Search for Mandela's gun shines light on apartheid era
JOHANNESBURG, June 24 (Reuters) Buried beneath a thick layer of dirt on a former farm in a northern Johannesburg suburb is the most famous gun in South African history. Or so a team of historians believe.
For the past week, a bulldozer has been digging on the Liliesleaf farm in Rivonia in search of the Bulgarian pistol that former South African President Nelson Mandela hid weeks before his 1962 arrest by the nation's white rulers.
The effort to find the gun -- which was largely forgotten through the darkest days of apartheid, the fall of white rule and establishment of democracy -- has taken on a life of its own and stoked the interest of many, including Mandela.
''He has said, 'I hope you find it,''' said Nicholas Wolpe, the son of Harold Wolpe, an anti-apartheid activist who helped buy the property in 1961 for use as a secret meeting place for Communists and African National Congress members.
The gun, a semi-automatic Makarov that was never fired, was given to Mandela by an Ethiopian colonel in 1962 when the ANC leader travelled secretly out of white-ruled South Africa for military training.
The previous year Mandela had formed Umkhonto we Sizwe (MK), or Spear of the Nation, to lead the ANC's armed struggle.
Records suggest Mandela buried the gun on or about July 25, 1962 -- just under two weeks before he was arrested elsewhere and tried for incitement and leaving the country illegally, according to Nicholas Wolpe.

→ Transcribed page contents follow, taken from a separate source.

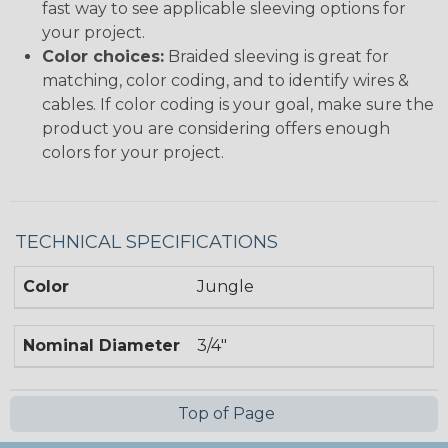
fast way to see applicable sleeving options for
your project.
Color choices:
Braided sleeving is great for
matching, color coding, and to identify wires &
cables. If color coding is your goal, make sure the
product you are considering offers enough
colors for your project.
TECHNICAL SPECIFICATIONS
Color
Jungle
Nominal Diameter
3/4"
Top of Page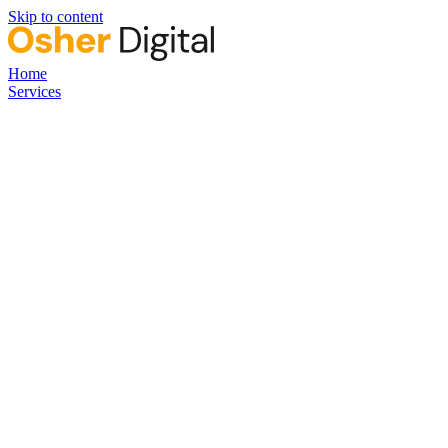
Skip to content
Home
Services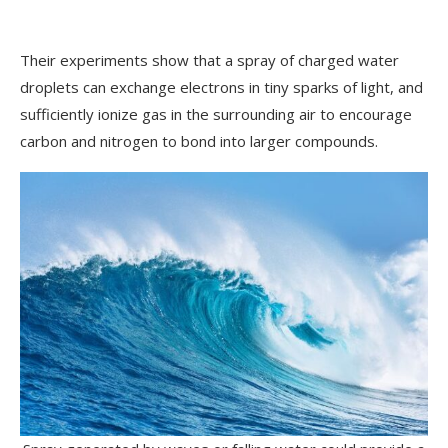
Their experiments show that a spray of charged water
droplets can exchange electrons in tiny sparks of light, and
sufficiently ionize gas in the surrounding air to encourage
carbon and nitrogen to bond into larger compounds.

Mandela has said he and an unidentified comrade buried the weapon along with 200 rounds of ammunition in a 1.5 metre-deep pit some 50 paces from a kitchen at the Rivonia hideout. The farm was raided by police in 1963.
Mandela, who was serving a five-year sentence at the time of the raid, was charged with sabotage along with a group of others that included Govan Mbeki, the father of current President Thabo Mbeki.

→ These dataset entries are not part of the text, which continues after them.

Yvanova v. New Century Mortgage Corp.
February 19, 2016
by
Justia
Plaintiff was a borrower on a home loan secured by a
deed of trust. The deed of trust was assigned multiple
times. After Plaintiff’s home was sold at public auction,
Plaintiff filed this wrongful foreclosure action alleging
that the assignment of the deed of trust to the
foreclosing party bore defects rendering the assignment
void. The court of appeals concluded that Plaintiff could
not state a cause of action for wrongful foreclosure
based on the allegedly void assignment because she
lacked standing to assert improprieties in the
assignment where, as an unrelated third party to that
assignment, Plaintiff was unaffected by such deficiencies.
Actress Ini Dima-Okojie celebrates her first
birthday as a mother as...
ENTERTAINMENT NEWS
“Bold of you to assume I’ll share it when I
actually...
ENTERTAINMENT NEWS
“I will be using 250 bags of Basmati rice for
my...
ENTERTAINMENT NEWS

They were convicted and sentenced to life in prison at the infamous 1963 ''Rivonia Trial.'' Some have speculated that the discovery of the gun in 1963 could have led to Mandela and his comrades being charged with treason, which carried an automatic death sentence under apartheid law.

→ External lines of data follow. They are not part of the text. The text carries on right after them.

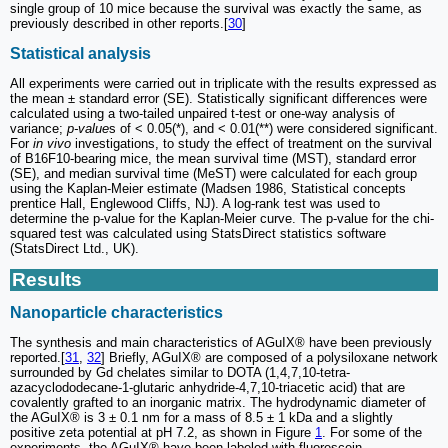
single group of 10 mice because the survival was exactly the same, as
previously described in other reports.[
30
]
Statistical analysis
All experiments were carried out in triplicate with the results expressed as
the mean ± standard error (SE). Statistically significant differences were
calculated using a two-tailed unpaired t-test or one-way analysis of
variance;
p-value
s of < 0.05(*), and < 0.01(**) were considered significant.
For
in vivo
investigations, to study the effect of treatment on the survival
of B16F10-bearing mice, the mean survival time (MST), standard error
(SE), and median survival time (MeST) were calculated for each group
using the Kaplan-Meier estimate (Madsen 1986, Statistical concepts
prentice Hall, Englewood Cliffs, NJ). A log-rank test was used to
determine the p-value for the Kaplan-Meier curve. The p-value for the chi-
squared test was calculated using StatsDirect statistics software
(StatsDirect Ltd., UK).
Results
Nanoparticle characteristics
The synthesis and main characteristics of AGuIX® have been previously
reported.[
31
,
32
] Briefly, AGuIX® are composed of a polysiloxane network
surrounded by Gd chelates similar to DOTA (1,4,7,10-tetra-
azacyclododecane-1-glutaric anhydride-4,7,10-triacetic acid) that are
covalently grafted to an inorganic matrix. The hydrodynamic diameter of
the AGuIX® is 3 ± 0.1 nm for a mass of 8.5 ± 1 kDa and a slightly
positive zeta potential at pH 7.2, as shown in Figure
1
. For some of the
experiments, the AGuIX® have been labeled with fluorescein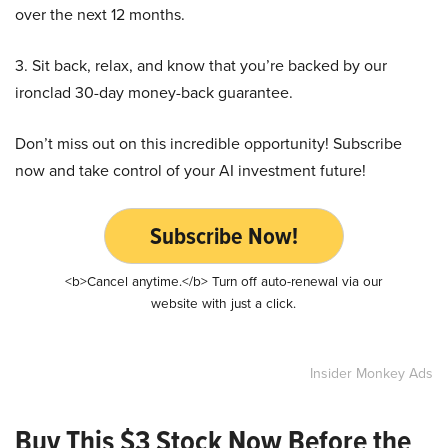
over the next 12 months.
3. Sit back, relax, and know that you’re backed by our
ironclad 30-day money-back guarantee.
Don’t miss out on this incredible opportunity! Subscribe
now and take control of your AI investment future!
Subscribe Now!
<b>Cancel anytime.</b> Turn off auto-renewal via our
website with just a click.
Insider Monkey Ads
Buy This $3 Stock Now Before the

Mandela was freed in 1990 and went on to be elected South Africa's first black president in 1994. In 2003, Mandela visited the Rivonia site and pointed to a spot where he believed the gun to be buried. ''It's over there,'' he is quoted as saying.
If found, the gun will become part of a planned learning centre to be established at Liliesleaf, said Nicholas Wolpe, who founded the Liliesleaf Trust to preserve the farm as an historic site. The trust has received money from the South African government, the private sector and individual donors.